After graduating from Glasgow University in 1989 with a BSc Hons degree in Archaeology, Crane developed a career as a field archaeologist working predominately in the Fens of East Anglia with the occasional foray into the landscapes of Orkney, Islay, and the sand dunes of South-West Scotland. Crane also worked in the Annapurna Highlands of the Western Himalaya in Nepal, where, as expedition draftsman and surveyor he recorded the remains of forts, settlement sites and the ruins of Kohla Sombre, the ancestral settlement of the Tami-mai community.

It was during one particularly cold, damp winter in the Fens working as a Project Officer for the Cambridge Archaeological Unit that Crane decided working in an office had a certain attraction and he decided to become an illustrator. Over the subsequent 20 years, Crane developed skills in the traditional techniques of artefact illustration becoming highly skilled at prehistoric pottery and stone illustration.

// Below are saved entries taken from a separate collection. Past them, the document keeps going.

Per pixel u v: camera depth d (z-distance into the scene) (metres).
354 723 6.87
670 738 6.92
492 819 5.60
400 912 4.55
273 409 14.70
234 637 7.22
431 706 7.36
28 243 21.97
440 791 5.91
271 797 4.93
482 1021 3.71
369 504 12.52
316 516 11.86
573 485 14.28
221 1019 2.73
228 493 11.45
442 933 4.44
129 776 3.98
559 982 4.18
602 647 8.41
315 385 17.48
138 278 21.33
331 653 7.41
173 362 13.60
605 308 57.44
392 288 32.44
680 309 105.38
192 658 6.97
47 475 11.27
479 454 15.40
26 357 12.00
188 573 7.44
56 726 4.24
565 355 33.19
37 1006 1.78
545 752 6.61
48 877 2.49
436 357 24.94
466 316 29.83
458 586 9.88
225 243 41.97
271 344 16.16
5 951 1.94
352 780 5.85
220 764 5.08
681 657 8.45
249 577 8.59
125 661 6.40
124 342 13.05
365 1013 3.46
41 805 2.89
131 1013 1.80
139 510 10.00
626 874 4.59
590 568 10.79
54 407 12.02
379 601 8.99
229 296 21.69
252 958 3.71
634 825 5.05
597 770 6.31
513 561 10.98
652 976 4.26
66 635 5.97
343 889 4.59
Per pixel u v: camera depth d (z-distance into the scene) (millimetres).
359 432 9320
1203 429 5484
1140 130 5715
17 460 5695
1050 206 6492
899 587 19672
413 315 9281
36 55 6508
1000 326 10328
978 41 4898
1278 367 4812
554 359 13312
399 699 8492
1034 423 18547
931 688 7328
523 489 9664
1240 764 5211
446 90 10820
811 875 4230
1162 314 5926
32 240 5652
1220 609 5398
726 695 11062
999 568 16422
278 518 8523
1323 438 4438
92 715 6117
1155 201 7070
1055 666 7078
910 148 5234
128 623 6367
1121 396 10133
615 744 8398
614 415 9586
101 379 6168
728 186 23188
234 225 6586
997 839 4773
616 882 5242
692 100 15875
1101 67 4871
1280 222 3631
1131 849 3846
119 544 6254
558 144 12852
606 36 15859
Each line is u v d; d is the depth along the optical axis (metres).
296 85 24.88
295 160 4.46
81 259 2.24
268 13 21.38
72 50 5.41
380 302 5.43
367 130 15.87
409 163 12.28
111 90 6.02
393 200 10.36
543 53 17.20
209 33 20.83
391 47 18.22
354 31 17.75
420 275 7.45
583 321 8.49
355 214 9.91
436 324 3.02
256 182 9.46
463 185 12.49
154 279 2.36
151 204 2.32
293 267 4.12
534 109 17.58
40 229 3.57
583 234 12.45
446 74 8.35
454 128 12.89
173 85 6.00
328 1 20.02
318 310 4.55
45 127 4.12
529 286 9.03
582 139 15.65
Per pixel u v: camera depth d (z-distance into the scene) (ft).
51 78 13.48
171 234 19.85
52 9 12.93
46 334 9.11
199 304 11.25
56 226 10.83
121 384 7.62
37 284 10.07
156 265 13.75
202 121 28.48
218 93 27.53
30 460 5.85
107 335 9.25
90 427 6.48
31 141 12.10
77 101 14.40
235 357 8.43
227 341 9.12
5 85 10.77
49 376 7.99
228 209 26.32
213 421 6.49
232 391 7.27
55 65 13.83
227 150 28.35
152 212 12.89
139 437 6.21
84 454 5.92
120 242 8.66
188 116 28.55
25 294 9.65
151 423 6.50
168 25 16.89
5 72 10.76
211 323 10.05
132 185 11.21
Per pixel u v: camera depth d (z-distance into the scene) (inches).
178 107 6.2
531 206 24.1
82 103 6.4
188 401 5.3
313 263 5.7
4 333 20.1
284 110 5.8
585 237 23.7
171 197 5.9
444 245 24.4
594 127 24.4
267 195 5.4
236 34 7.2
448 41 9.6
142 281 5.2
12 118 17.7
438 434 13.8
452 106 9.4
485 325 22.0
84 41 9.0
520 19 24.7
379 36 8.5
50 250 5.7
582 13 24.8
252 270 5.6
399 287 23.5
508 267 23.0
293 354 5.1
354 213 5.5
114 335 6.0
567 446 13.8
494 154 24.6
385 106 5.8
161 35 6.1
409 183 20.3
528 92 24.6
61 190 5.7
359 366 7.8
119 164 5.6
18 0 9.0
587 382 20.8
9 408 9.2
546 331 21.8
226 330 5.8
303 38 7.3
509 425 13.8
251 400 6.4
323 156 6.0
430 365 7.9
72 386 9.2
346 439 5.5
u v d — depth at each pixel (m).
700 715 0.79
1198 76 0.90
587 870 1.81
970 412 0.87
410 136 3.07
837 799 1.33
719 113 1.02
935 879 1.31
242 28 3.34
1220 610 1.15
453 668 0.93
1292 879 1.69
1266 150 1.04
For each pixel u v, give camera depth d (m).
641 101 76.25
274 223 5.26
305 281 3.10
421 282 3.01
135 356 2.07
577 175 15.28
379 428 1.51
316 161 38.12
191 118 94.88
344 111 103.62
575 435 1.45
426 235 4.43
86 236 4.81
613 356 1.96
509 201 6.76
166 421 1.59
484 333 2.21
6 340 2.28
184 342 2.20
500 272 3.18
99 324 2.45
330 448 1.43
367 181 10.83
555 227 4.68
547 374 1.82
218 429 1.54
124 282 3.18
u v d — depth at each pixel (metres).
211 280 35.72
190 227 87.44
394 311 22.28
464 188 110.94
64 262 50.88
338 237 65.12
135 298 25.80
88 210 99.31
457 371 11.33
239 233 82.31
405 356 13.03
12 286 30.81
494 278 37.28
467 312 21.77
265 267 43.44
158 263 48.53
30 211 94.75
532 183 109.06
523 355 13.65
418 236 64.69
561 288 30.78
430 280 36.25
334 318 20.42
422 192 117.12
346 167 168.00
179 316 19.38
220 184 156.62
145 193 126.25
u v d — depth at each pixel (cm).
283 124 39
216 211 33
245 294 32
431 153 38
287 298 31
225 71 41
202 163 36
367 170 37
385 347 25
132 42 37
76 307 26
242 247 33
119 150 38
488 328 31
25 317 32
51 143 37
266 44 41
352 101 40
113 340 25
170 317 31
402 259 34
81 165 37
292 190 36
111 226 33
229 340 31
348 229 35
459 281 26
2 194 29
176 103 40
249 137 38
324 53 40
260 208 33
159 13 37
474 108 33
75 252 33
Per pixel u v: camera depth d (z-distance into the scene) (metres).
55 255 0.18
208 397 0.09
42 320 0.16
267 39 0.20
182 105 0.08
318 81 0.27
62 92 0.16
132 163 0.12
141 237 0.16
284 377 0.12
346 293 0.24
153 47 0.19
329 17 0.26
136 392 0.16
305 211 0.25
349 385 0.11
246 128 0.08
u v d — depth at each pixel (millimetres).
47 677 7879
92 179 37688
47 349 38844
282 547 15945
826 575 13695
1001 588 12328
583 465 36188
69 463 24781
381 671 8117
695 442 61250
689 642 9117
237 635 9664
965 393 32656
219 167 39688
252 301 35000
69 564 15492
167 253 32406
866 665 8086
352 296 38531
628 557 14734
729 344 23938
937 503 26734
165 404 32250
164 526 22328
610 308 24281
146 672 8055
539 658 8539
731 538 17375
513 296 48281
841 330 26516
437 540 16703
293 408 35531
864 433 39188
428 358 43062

Since joining ORCA, Crane produces various digital graphics and is helping to develop ORCA’s and the Institute’s  GIS capabilities integrating site plans digitised in AutoCAD into ArcMap for overall synthesis into the digital dataset for research and commercial projects

Research Interests

Crane has a particular interest in landscape modelling and its visualisation and integration into GIS platforms for research and commercial applications and was a recent joint- recipient of the Richardson Award from the Geologists Association.

Recent Publications

Excavation and Recording of Three Sites at Knocknab on Torrs Warren, West Freugh
by Diana Coles, Alison Sheridan and Crane Begg with contributions from Philip Abramson, Charles French and Jane Murray. Transactions of the Dumfriesshire and Galloway Natural History and Antiquarian Society, Series III, Volume 85 (2011), 17

Smith, Dinah M; Jan A Zalasiewicz, Mark Williams, Ian O Wilkinson, Martin Redding, Crane Begg (2010). "Holocene drainage systems of the English Fenland: roddons and their environmental significance". In Rose, J. Proceedings of the Geologists' Association (Elsevier) 121 (3): 256-269.